Goal.
From the rows below, copy out the lines from the one containing "common name: Dull meadow-pitcher" up to and including the one containing "scientific name: Anaplectoides prasina", reproducing each line without any change.

○ ○ ○ ○ ○ ○ ○

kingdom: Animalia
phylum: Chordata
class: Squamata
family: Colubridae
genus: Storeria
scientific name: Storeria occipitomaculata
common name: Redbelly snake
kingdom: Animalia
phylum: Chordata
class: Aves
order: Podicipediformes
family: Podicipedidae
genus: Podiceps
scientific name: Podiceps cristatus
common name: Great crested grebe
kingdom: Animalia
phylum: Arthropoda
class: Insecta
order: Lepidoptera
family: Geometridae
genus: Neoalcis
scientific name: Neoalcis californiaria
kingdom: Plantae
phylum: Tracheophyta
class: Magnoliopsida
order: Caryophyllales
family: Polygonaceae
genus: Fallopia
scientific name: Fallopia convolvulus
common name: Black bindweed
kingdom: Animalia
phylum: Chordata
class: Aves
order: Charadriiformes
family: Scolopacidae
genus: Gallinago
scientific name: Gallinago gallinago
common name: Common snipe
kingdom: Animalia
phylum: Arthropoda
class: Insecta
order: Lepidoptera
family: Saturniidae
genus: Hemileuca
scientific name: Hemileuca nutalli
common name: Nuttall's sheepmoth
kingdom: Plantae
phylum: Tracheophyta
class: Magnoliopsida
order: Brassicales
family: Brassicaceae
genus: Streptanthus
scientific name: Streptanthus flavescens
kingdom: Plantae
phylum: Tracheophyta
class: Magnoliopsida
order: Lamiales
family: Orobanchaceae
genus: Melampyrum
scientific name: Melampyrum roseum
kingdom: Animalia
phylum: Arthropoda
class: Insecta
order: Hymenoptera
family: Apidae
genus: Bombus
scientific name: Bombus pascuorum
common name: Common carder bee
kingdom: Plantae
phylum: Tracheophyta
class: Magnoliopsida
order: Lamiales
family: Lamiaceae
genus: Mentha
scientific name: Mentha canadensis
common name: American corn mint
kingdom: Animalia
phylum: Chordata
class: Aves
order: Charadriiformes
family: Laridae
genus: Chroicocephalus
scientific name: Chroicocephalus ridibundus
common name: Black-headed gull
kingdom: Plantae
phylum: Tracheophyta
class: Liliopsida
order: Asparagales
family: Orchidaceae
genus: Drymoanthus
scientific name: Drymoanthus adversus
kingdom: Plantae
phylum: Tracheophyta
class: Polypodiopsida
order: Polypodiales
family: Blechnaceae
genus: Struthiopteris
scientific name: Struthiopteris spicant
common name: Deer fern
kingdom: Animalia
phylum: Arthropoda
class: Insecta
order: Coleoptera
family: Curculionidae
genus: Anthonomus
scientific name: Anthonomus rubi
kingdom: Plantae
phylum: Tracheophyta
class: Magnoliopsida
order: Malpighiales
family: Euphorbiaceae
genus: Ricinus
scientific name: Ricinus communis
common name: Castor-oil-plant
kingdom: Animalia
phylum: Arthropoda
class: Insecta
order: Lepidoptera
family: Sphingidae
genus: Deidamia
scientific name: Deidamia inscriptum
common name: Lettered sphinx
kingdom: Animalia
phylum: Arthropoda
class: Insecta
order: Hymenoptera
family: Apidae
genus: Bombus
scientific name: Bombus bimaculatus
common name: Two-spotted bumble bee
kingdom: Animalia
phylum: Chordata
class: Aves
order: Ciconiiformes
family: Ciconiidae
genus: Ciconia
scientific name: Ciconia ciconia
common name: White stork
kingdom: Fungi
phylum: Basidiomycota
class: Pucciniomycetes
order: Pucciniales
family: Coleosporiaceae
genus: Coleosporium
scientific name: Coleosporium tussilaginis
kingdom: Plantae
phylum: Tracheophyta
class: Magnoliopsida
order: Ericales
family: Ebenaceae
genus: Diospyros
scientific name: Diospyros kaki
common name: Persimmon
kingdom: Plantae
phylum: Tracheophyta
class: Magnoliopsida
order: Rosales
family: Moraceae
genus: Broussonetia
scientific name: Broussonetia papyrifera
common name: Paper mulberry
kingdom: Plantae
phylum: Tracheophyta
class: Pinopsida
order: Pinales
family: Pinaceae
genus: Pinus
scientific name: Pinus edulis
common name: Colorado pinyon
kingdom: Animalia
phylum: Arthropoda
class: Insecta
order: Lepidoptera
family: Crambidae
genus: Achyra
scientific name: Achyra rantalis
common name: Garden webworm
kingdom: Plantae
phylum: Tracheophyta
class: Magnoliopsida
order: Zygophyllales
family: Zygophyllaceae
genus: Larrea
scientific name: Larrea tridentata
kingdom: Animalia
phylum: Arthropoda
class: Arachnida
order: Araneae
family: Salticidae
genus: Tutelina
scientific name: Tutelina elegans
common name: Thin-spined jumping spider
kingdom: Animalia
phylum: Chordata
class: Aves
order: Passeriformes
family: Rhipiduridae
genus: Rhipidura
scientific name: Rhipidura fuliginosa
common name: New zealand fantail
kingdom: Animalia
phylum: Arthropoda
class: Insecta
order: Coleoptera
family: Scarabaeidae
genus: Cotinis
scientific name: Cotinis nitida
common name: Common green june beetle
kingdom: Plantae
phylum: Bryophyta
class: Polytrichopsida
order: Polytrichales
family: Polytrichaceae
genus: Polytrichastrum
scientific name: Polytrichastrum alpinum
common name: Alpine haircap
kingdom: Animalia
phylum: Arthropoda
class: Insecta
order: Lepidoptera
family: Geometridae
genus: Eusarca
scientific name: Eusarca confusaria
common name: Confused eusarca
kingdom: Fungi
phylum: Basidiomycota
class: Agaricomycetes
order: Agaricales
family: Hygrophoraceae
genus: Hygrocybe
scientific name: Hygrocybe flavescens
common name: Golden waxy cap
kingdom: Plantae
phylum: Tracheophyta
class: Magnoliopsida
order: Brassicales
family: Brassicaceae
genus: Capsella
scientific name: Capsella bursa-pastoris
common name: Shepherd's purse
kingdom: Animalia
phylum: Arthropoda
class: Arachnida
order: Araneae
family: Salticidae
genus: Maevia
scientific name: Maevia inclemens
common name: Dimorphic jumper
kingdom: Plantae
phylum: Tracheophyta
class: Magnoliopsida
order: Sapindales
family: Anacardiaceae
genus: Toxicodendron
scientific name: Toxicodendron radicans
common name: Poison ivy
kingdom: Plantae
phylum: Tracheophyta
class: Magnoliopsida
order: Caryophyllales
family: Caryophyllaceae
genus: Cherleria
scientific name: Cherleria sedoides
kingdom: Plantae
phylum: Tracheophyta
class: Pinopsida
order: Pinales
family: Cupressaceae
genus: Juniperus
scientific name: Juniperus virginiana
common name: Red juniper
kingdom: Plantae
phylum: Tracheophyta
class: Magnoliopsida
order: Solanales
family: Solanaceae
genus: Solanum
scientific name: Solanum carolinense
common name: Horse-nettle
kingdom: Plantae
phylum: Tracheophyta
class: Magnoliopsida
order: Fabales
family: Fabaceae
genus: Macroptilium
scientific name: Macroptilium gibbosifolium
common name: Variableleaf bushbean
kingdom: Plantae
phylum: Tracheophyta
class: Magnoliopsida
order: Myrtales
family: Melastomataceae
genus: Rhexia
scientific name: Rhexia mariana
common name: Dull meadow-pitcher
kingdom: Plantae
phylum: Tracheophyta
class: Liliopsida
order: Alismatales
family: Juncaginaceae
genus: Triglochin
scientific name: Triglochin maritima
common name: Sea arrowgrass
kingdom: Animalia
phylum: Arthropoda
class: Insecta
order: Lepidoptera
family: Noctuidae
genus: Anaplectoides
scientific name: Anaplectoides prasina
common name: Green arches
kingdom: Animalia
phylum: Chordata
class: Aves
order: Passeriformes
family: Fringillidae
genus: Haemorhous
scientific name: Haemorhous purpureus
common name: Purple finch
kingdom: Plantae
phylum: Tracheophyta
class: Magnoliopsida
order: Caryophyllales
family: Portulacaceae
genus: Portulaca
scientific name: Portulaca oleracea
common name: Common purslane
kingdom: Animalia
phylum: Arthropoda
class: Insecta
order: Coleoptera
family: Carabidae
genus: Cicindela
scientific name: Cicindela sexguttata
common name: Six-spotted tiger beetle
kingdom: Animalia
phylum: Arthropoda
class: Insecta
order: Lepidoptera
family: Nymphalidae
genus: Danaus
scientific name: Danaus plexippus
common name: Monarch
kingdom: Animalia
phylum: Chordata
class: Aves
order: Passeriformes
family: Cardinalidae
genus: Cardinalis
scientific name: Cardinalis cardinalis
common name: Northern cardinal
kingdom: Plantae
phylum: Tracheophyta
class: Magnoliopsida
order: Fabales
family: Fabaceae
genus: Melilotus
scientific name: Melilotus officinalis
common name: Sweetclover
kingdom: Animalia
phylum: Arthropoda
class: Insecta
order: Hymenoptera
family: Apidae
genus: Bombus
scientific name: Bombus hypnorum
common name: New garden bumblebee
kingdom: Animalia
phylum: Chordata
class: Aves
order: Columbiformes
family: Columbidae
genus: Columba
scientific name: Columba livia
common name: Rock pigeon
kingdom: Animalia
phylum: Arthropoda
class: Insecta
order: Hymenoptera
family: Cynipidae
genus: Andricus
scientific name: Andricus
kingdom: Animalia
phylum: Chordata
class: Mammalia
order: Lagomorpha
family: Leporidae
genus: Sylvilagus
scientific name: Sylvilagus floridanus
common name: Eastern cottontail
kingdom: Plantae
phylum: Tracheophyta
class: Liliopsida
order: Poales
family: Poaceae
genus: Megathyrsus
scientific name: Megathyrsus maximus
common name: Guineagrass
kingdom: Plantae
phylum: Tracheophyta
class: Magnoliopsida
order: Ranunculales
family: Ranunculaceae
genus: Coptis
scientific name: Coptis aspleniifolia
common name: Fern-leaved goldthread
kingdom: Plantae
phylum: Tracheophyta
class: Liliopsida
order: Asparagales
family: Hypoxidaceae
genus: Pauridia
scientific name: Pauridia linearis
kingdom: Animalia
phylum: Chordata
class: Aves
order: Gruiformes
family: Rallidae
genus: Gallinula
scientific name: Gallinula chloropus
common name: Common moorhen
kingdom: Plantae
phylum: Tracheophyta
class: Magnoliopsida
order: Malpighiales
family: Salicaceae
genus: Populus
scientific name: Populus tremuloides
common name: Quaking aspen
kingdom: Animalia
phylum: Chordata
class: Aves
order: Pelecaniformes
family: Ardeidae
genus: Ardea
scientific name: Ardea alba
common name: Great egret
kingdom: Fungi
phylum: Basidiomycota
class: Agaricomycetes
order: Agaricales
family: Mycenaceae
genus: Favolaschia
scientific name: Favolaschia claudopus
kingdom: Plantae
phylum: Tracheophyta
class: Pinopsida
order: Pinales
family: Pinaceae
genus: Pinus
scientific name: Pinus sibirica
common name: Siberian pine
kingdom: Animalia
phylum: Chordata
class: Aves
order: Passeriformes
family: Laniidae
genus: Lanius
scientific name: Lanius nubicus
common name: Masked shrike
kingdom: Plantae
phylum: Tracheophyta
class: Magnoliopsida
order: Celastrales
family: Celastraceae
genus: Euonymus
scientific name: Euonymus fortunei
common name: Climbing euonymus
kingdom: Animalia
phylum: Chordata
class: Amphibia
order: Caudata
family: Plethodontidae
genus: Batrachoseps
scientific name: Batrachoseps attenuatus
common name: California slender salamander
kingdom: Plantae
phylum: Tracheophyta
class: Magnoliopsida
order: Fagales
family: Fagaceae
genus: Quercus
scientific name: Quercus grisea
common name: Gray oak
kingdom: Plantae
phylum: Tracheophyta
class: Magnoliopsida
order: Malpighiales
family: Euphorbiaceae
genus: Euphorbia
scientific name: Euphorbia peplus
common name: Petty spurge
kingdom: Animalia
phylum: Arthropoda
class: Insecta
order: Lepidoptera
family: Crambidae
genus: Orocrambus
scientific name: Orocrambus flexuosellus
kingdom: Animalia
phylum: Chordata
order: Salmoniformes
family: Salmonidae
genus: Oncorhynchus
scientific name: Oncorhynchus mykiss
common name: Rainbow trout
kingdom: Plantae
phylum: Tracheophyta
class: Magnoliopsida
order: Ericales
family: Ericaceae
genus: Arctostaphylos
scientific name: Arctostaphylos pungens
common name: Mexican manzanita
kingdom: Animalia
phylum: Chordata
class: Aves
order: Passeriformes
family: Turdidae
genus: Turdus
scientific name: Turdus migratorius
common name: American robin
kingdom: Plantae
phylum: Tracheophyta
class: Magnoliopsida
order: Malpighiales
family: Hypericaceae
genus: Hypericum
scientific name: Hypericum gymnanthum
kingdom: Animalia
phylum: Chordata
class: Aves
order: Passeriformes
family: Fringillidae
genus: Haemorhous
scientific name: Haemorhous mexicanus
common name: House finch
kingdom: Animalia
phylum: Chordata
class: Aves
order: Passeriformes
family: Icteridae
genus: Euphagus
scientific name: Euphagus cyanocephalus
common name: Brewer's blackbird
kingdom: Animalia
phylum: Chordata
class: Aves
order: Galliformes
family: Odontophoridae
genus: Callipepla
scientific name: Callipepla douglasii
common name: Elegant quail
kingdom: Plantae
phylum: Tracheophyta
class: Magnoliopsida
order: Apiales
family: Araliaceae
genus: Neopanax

○ ○ ○ ○ ○ ○ ○

Response.
common name: Dull meadow-pitcher
kingdom: Plantae
phylum: Tracheophyta
class: Liliopsida
order: Alismatales
family: Juncaginaceae
genus: Triglochin
scientific name: Triglochin maritima
common name: Sea arrowgrass
kingdom: Animalia
phylum: Arthropoda
class: Insecta
order: Lepidoptera
family: Noctuidae
genus: Anaplectoides
scientific name: Anaplectoides prasina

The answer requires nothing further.